— TASK ITEM —
Continue the Docker registry page from the point where it ends.

PAGE EXTRACT Block Start

Docker Registry
A Docker registry stores your images centrally so Swarm nodes can pull them independently.
When to Use
- Single node: Not required. Images are transferred via SSH.
- Multi-node Swarm: Recommended for large clusters. Without a registry, Dockflow transfers images to each node via SSH (
docker save | ssh | docker load), which works well for small clusters but becomes slower as the number of nodes or image size grows.
Configuration
Add the following to .dockflow/config.yml:
GitHub (GHCR)
registry:
enabled: true
url: "ghcr.io"
namespace: "your-org"
auth_method: "token"
username: "{{ github_actor }}"
token: "{{ github_token }}"CI/CD secrets required:
GITHUB_TOKEN(automatic in GitHub Actions)GITHUB_ACTOR(automatic in GitHub Actions)
Configuration Reference
| Field | Description |
|---|---|
enabled | Set to true to push images to the registry |
url | Registry hostname |
namespace | Organization or username prefix for images |
auth_method | token or basic |
username | Registry username |
password / token | Credentials (use Jinja2 syntax for secrets) |
Image Tagging
By default, images are tagged with the deployment version. You can add extra tags that point to the same image:
registry:
enabled: true
url: "ghcr.io"

PAGE EXTRACT Block End
RECORDS SHOWN Block Start

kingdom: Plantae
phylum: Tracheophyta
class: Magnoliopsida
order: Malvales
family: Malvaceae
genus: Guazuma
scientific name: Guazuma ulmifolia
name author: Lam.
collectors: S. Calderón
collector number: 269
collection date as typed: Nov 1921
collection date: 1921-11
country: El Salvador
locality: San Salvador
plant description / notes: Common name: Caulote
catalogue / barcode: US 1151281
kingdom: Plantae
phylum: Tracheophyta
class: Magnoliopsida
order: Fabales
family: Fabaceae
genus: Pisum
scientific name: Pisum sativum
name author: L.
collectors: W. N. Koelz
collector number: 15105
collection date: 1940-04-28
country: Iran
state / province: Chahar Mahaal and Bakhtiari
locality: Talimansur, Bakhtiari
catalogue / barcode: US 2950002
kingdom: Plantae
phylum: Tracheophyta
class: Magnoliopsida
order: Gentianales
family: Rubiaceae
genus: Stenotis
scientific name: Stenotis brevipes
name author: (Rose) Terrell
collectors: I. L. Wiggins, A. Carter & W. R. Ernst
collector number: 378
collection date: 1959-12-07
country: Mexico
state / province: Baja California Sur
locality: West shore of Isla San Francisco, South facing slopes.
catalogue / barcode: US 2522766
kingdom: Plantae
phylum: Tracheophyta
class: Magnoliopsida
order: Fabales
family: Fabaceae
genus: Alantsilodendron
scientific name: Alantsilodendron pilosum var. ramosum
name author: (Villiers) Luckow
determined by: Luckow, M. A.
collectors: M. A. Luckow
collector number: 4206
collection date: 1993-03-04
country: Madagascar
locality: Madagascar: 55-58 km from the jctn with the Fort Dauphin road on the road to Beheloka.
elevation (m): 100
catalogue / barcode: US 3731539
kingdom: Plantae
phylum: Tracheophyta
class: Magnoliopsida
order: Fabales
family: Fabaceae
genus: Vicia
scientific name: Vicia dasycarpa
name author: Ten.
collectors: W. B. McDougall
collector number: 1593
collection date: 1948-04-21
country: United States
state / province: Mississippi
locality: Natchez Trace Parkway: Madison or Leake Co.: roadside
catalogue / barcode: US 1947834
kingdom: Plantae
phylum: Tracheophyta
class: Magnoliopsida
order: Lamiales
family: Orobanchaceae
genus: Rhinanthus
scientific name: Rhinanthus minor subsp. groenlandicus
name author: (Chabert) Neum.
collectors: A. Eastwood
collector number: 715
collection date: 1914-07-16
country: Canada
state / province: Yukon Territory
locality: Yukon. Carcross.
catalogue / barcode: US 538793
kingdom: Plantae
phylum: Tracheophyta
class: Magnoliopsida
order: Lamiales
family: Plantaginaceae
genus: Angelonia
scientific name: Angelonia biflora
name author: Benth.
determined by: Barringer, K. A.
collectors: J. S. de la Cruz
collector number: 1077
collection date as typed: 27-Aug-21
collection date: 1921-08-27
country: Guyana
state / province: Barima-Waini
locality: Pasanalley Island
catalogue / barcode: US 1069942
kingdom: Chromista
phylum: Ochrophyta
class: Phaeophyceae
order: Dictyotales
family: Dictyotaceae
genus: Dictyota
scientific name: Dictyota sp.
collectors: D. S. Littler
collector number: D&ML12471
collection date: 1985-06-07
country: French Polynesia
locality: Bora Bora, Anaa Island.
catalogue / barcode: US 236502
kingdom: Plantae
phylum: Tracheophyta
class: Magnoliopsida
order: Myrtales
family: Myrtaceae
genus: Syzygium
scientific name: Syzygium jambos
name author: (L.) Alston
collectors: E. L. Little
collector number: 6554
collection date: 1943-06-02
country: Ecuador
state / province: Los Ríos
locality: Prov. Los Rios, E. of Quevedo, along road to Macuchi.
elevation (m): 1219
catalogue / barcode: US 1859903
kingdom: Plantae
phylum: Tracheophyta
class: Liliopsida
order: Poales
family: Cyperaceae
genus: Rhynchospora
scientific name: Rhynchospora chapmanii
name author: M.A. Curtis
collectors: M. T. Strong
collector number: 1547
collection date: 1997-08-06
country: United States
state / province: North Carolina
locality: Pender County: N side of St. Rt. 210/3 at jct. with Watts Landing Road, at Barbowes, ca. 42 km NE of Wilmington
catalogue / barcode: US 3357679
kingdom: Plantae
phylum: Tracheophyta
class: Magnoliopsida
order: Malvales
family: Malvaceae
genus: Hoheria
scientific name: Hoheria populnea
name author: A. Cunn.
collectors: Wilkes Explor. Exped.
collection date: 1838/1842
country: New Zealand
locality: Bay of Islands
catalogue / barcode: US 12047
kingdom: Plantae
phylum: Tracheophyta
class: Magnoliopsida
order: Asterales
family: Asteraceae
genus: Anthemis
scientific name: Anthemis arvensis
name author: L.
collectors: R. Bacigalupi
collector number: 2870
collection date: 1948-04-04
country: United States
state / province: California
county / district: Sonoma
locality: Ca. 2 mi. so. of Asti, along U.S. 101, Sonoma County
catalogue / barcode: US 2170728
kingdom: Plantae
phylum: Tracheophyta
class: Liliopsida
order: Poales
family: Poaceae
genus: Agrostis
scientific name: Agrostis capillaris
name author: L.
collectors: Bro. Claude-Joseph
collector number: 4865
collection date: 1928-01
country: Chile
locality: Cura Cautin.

RECORDS SHOWN Block End

— RESULT FOR THIS TASK —
namespace: "your-org"
additional_tags:
- "latest"
- "{env}"Example: Deploying version 1.2.0 to production produces:
ghcr.io/your-org/my-app:1.2.0 # main tag (version)
ghcr.io/your-org/my-app:latest # additional tag
ghcr.io/your-org/my-app:production # additional tag ({env} replaced)Available variables: {version}, {env}, {branch}, {sha}
Troubleshooting
Authentication failed: Test credentials manually with docker login.
Push denied: Verify write access to the namespace.
Workers cannot pull: Ensure all Swarm nodes can reach the registry. For private registries, authenticate on each node.